ところが、本書を読んでみて反省。やっぱり山本さんは凄かった。


 怪獣に関する物理法則だけでなく、出現する根拠についても、キチンとした説明が用意されていました。

●前提
 世界中で、「怪獣」と呼ばれる特殊生物が突然発生し、人間を攻撃するようになっっています。「怪獣」は、台風や地震、噴火などの自然災害と同じように考えられているため、発生した場合は、気象庁の下部組織である「気象庁特異生物対策部」(略して「気特対(きとくたい)」)が担当します。気特対は自衛隊と連携し、攻撃計画や避難指示などを立案します。また、怪獣の大きさに応じて「MM(モンスター・マグニチュード)」(怪獣の規模)を決定します。

●あらすじ
〇「第一話 緊急!怪獣警報発令」
 小笠原海域で、海上自衛隊の潜水艦と怪獣が接触したとの情報が入ります。怪獣は、全長80~100メートルで、MM8相当。もしくはMM9クラスとも考えられます。上陸すれば被害は甚大です。しかし、「避難指示」を出せば経済活動への影響も大きいため、迂闊に決断することもできません。さらに、マスコミからは「怪獣の固有名」の問い合わせが殺到します。固有名をつけるためには、怪獣の正体がわからないといけません。正体がわからないうちは、その年の何番目に発生した怪獣なのかによって、附番が借り付けされます。その怪獣は、今のところ「怪獣3号」と名付けられました。

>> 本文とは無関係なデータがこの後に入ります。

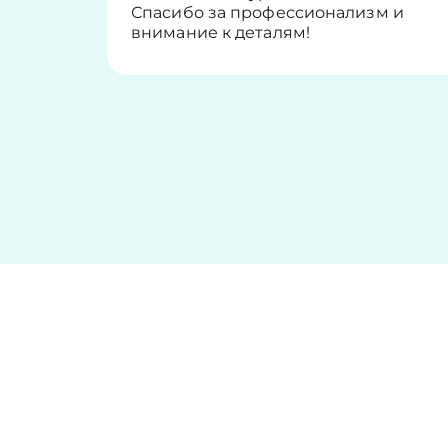
Спасибо за профессионализм и
внимание к деталям!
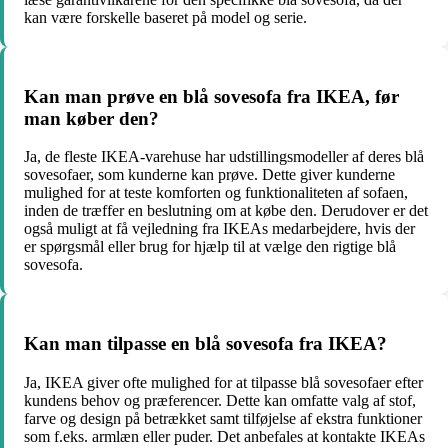
kan være forskelle baseret på model og serie.
Kan man prøve en blå sovesofa fra IKEA, før
man køber den?
Ja, de fleste IKEA-varehuse har udstillingsmodeller af deres blå
sovesofaer, som kunderne kan prøve. Dette giver kunderne
mulighed for at teste komforten og funktionaliteten af sofaen,
inden de træffer en beslutning om at købe den. Derudover er det
også muligt at få vejledning fra IKEAs medarbejdere, hvis der
er spørgsmål eller brug for hjælp til at vælge den rigtige blå
sovesofa.
Kan man tilpasse en blå sovesofa fra IKEA?
Ja, IKEA giver ofte mulighed for at tilpasse blå sovesofaer efter
kundens behov og præferencer. Dette kan omfatte valg af stof,
farve og design på betrækket samt tilføjelse af ekstra funktioner
som f.eks. armlæn eller puder. Det anbefales at kontakte IKEAs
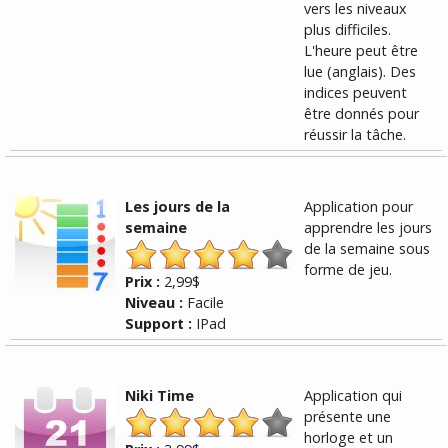
vers les niveaux
plus difficiles.
L'heure peut être
lue (anglais). Des
indices peuvent
être donnés pour
réussir la tâche.
Les jours de la
Application pour
semaine
apprendre les jours
de la semaine sous
forme de jeu.
Prix :
2,99$
Niveau :
Facile
Support :
IPad
Niki Time
Application qui
présente une
horloge et un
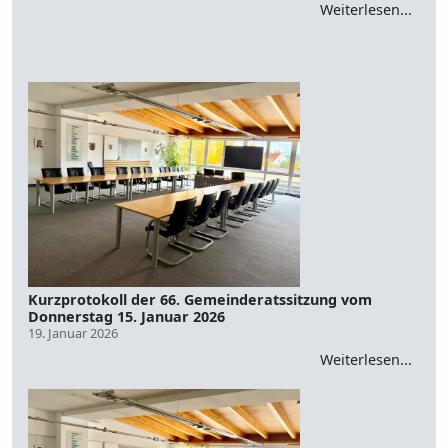
Weiterlesen...
Kurzprotokoll der 66. Gemeinderatssitzung vom
Donnerstag 15. Januar 2026
19. Januar 2026
Weiterlesen...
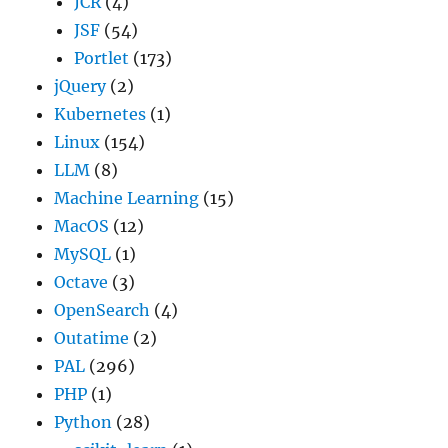
JCR
(4)
JSF
(54)
Portlet
(173)
jQuery
(2)
Kubernetes
(1)
Linux
(154)
LLM
(8)
Machine Learning
(15)
MacOS
(12)
MySQL
(1)
Octave
(3)
OpenSearch
(4)
Outatime
(2)
PAL
(296)
PHP
(1)
Python
(28)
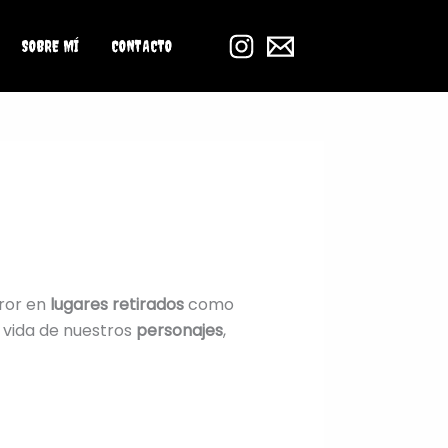
SOBRE MÍ
CONTACTO
rror en
lugares retirados
como
a vida de nuestros
personajes
,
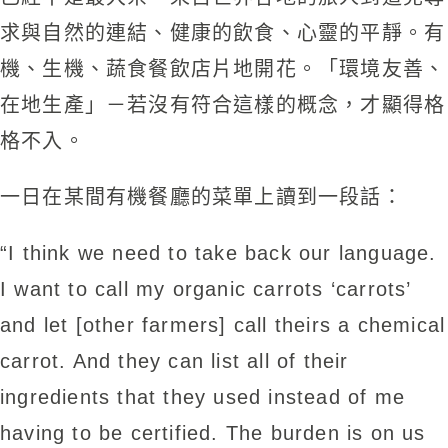
求與自然的連結、健康的飲食、心靈的平靜。有
機、生機、蔬食餐飲店片地開花。「環境友善、
在地生產」－若沒有符合這樣的概念，才顯得格
格不入。
一日在某間有機餐廳的菜單上讀到一段話：
“I think we need to take back our language.
I want to call my organic carrots ‘carrots’
and let [other farmers] call theirs a chemical
carrot. And they can list all of their
ingredients that they used instead of me
having to be certified. The burden is on us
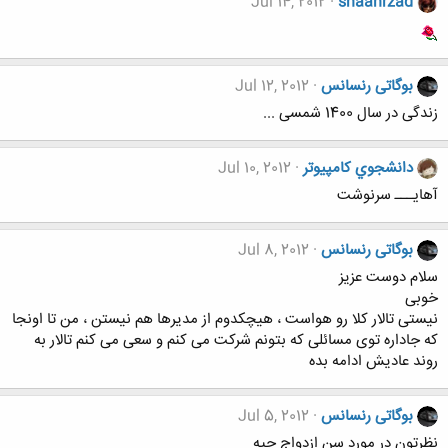
Jul 14, 2012
shaahrzad
بوگاتی رنسانس
Jul 12, 2012
زندگی در سال 1400 شمسی ...
دانشجوي كامپيوتر
Jul 10, 2012
آهايـــ سرنوشت
بوگاتی رنسانس
Jul 8, 2012
سلام دوست عزیز
خوبی
نیستی تالار کلا رو هواست ، هیچکدوم از مدیرها هم نیستن ، من تا اونجا
که جاداره توی مسائلی که بتونم شرکت می کنم و سعی می کنم تالار به
روند عادیش ادامه بده
بوگاتی رنسانس
Jul 5, 2012
نظرتون در مورد سن ازدواج چیه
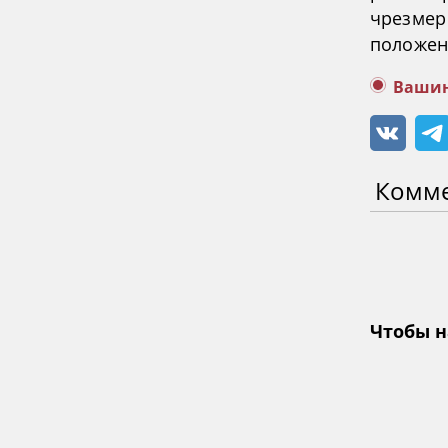
чрезмер
положен
Вашин
Комм
Чтобы н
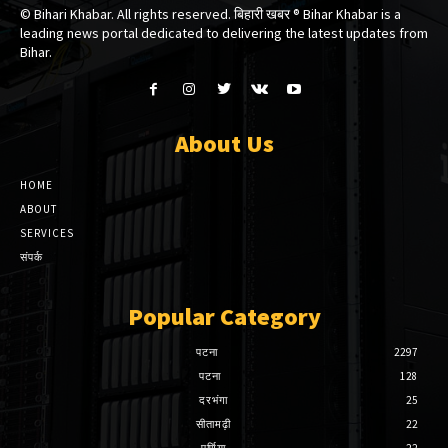
© Bihari Khabar. All rights reserved. बिहारी खबर ®​ Bihar Khabar is a
leading news portal dedicated to delivering the latest updates from
Bihar.
About Us
HOME
ABOUT
SERVICES
संपर्क
Popular Category
पटना
2297
पटना
128
दरभंगा
25
सीतामढ़ी
22
पूर्णिया
22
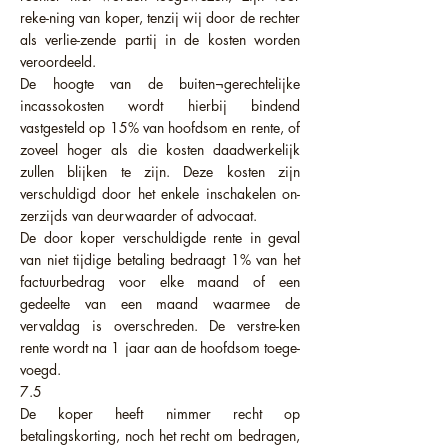
reke-ning van koper, tenzij wij door de rechter
als verlie-zende partij in de kosten worden
veroordeeld.
De hoogte van de buiten¬gerechtelijke
incassokosten wordt hierbij bindend
vastgesteld op 15% van hoofdsom en rente, of
zoveel hoger als die kosten daadwerkelijk
zullen blijken te zijn. Deze kosten zijn
verschuldigd door het enkele inschakelen on-
zerzijds van deurwaarder of advocaat.
De door koper verschuldigde rente in geval
van niet tijdige betaling bedraagt 1% van het
factuurbedrag voor elke maand of een
gedeelte van een maand waarmee de
vervaldag is overschreden. De verstre-ken
rente wordt na 1 jaar aan de hoofdsom toege-
voegd.
7.5
De koper heeft nimmer recht op
betalingskorting, noch het recht om bedragen,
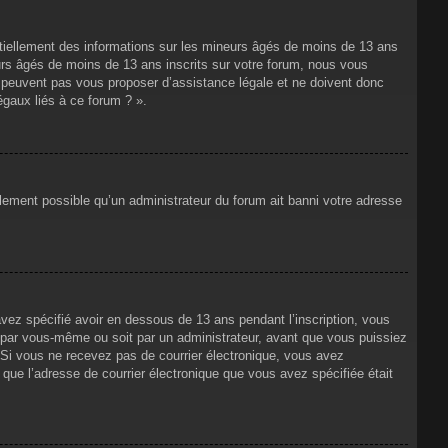
ntiellement des informations sur les mineurs âgés de moins de 13 ans
rs âgés de moins de 13 ans inscrits sur votre forum, nous vous
ne peuvent pas vous proposer d’assistance légale et ne doivent donc
égaux liés à ce forum ? ».
alement possible qu’un administrateur du forum ait banni votre adresse
avez spécifié avoir en dessous de 13 ans pendant l’inscription, vous
t par vous-même ou soit par un administrateur, avant que vous puissiez
s. Si vous ne recevez pas de courrier électronique, vous avez
n que l’adresse de courrier électronique que vous avez spécifiée était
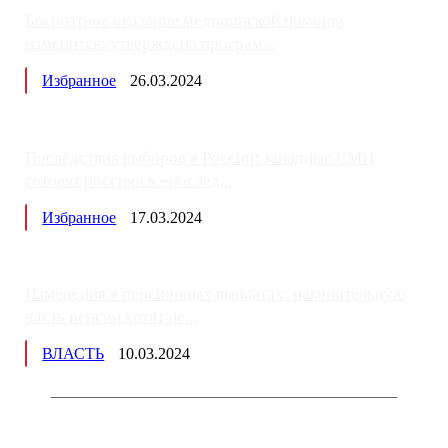
Бесплатное оказание медицинской помощи
изменится: утверждена програм...
Избранное
26.03.2024
Последствия выборов в России: западные СМИ
готовят россиян к «послед...
Избранное
17.03.2024
Изменения в пенсионных выплатах: накопительную
часть пенсии хотят пе...
ВЛАСТЬ
10.03.2024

 気特対の面々の調査・分析により、怪獣への対策が決定し、自衛隊と連携した作戦が実行されます。

〇「第二話 危険!少女逃亡中」
 岐阜市に、長い髪の少女が出現します。彼女は10歳くらいで全裸。道端に停めてある自動車を持ち上げて遊んだりしていますが、人間に危害を加えるようすはありません。しかし、身長は20メートル前後であり、これはMM5に相当しそうです。しかし、MM5では攻撃的でなくとも、人間にとって危険であるということで攻撃対象になってしまいます。気特対の藤澤さくら(ふじさわ・さくら:19歳)は、若いながらも抜群のドライビング・テクニックで少女に接近し、調査します。

 少女の動きや行動を観察し「多重人間原理」という考えが示されます。

 これは、怪獣が自重で潰れてしまわないのは何故なのかを説明するものです。体の大きさが2倍になれば、怪獣自身が感じるタイムスケールは1/2となるという理論です。また、それに合わせて、重力や光の感じ方も変化しているため、体を維持できるというものです。

 少女は、「ヒメ」と命名されますが、藤澤さくらは彼女が危険とは思えません。ヒメが感じているタイムスケールが、自分たちより遅いのであれば、「ゆっくり会話すれば、意思疎通ができるのではないか」と考え、彼女に単独で接触します。

 さくらとヒメが心を通わせているとき、彼女に近づいた民間人を守るため、自衛隊が彼女に発砲してしまいます。絶望するさくら。ところが、「ヒメ」の倒れたところには、巨大なクレーターがあり、中心には、普通サイズの少女が横たわっていました。

 無害と認定された「ヒメ」は、気特対の研究施設で保護観察されることとなるのですが、「ヒメ」の存在を見つめる不気味な存在があるのでした。(←ここが、第五話への伏線です。)

〇「第三話 脅威!非公開中襲来」
 翼竜型怪獣(MM1~2相当)が、新潟県の上空で目撃されます。

 気特対の灰田涼(はいだ・りょう)は、非番でデート中にニュースでそのことを知ります。相手は映子という、かなりの美人ですが、国立科学博物館の研究員で、妖怪好きという変わり者。

 灰田は、事件は勤務中の他の職員に一任しようと思いますが、続報が入るにつれ青ざめます。怪獣は小型ではあるものの、どうやら放射能を帯びているようです。また怪獣は、デート中の映子が勤務している国立科学博物館を目指して飛行しているようなのです。
 灰田は映子に事情を話し、共に博物館に向かうのでした。

〇「第四話 密着!気特対24時」
 とかく世間の評判が芳しくない気特対ですが、世間の評判を払拭し、怪獣対策への理解を深めるため、TVの特別番組の制作に協力します。気特対の活躍を紹介するとともに、怪獣がなぜ出現するのかといったことについても説明されます。

 宇宙や物理法則がなぜこうなのかというのは、人間の自意識が発生し、宇宙に影響を与えたから、ということです。人間が存在し、意識を持ったことによって、過去の地球や物理法則が、「人間中心」にできあがっていったのです。

 一方で、過去に存在していた神話宇宙に生きていた巨人や神々、怪獣などは、「神話」としてフィクション化され、「実際には存在しないこと」になり、妖精や魔法、妖怪などは存在できなくなり、いなくなってしまったのです。

 しかし、異なる物理法則に則った存在である「怪獣」の出現を、人類が再び「認識」することで、存在が可能になったのです。

 怪獣が出現する状況というのは、異なる物理法則が併存している状態なわけです。

〇「第五部 出現!黙示録大怪獣」
 これまで「怪獣」の出現理由や、ユニークな怪獣シリーズなどが語られてきましたが、それだけで延々話が続くのだとしたら、往年の特撮ドラマ「ウルトラQ」と変わらないです。まさにそう思っていたところにこの展開。
 「怪獣」を蘇らせていたものの正体が明らかになります。「巨大怪獣」の出現に対し気特対の総力戦が始まります。そこに、第二話に登場した「ヒメ」が、実は古代の日本神話に関係した存在であることが明らかになります。

 

 本作は、ちゃんとSFしている作品で安心しました。

 続編の『MM9―invasion―』では、ヒメのさらなる活躍が描かれています。

 

 山本先生のご冥福をお祈りいたします。